## TASK
Write out the records in full and without alteration, setting aside their pictures.

════════════════════

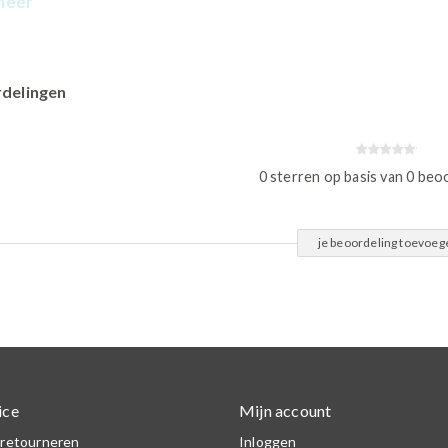
meer
delingen
0 sterren op basis van 0 beo
je beoordeling toevoeg
ice
Mijn account
 retourneren
Inloggen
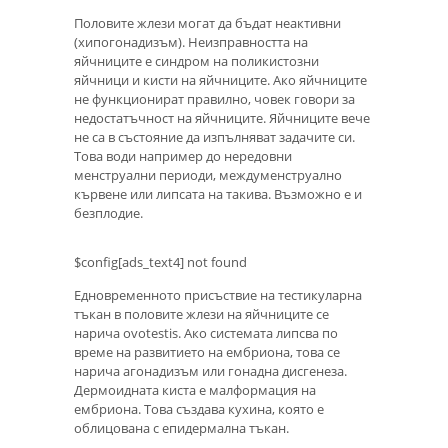
Половите жлези могат да бъдат неактивни
(хипогонадизъм). Неизправността на
яйчниците е синдром на поликистозни
яйчници и кисти на яйчниците. Ако яйчниците
не функционират правилно, човек говори за
недостатъчност на яйчниците. Яйчниците вече
не са в състояние да изпълняват задачите си.
Това води например до нередовни
менструални периоди, междуменструално
кървене или липсата на такива. Възможно е и
безплодие.
$config[ads_text4] not found
Едновременното присъствие на тестикуларна
тъкан в половите жлези на яйчниците се
нарича ovotestis. Ако системата липсва по
време на развитието на ембриона, това се
нарича агонадизъм или гонадна дисгенеза.
Дермоидната киста е малформация на
ембриона. Това създава кухина, която е
облицована с епидермална тъкан.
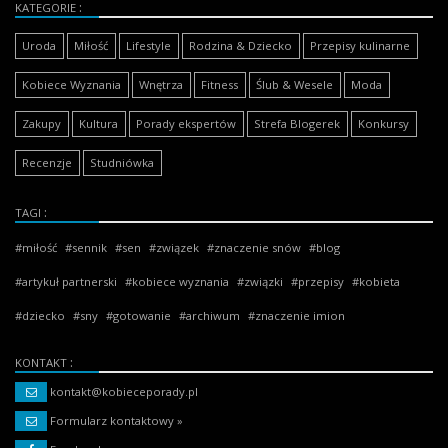
KATEGORIE
Uroda
Miłość
Lifestyle
Rodzina & Dziecko
Przepisy kulinarne
Kobiece Wyznania
Wnętrza
Fitness
Ślub & Wesele
Moda
Zakupy
Kultura
Porady ekspertów
Strefa Blogerek
Konkursy
Recenzje
Studniówka
TAGI
miłość
sennik
sen
związek
znaczenie snów
blog
artykuł partnerski
kobiece wyznania
związki
przepisy
kobieta
dziecko
sny
gotowanie
archiwum
znaczenie imion
KONTAKT
kontakt@kobieceporady.pl
Formularz kontaktowy »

════════════════════

## RESPONSE TO THIS TASK
meer
delingen
0 sterren op basis van 0 beo
je beoordeling toevoeg
ice
Mijn account
 retourneren
Inloggen
Половите жлези могат да бъдат неактивни
(хипогонадизъм). Неизправността на
яйчниците е синдром на поликистозни
яйчници и кисти на яйчниците. Ако яйчниците
не функционират правилно, човек говори за
недостатъчност на яйчниците. Яйчниците вече
не са в състояние да изпълняват задачите си.
Това води например до нередовни
менструални периоди, междуменструално
кървене или липсата на такива. Възможно е и
безплодие.
$config[ads_text4] not found
Едновременното присъствие на тестикуларна
тъкан в половите жлези на яйчниците се
нарича ovotestis. Ако системата липсва по
време на развитието на ембриона, това се
нарича агонадизъм или гонадна дисгенеза.
Дермоидната киста е малформация на
ембриона. Това създава кухина, която е
облицована с епидермална тъкан.
KATEGORIE
Uroda
Miłość
Lifestyle
Rodzina & Dziecko
Przepisy kulinarne
Kobiece Wyznania
Wnętrza
Fitness
Ślub & Wesele
Moda
Zakupy
Kultura
Porady ekspertów
Strefa Blogerek
Konkursy
Recenzje
Studniówka
TAGI
miłość
sennik
sen
związek
znaczenie snów
blog
artykuł partnerski
kobiece wyznania
związki
przepisy
kobieta
dziecko
sny
gotowanie
archiwum
znaczenie imion
KONTAKT
kontakt@kobieceporady.pl
Formularz kontaktowy »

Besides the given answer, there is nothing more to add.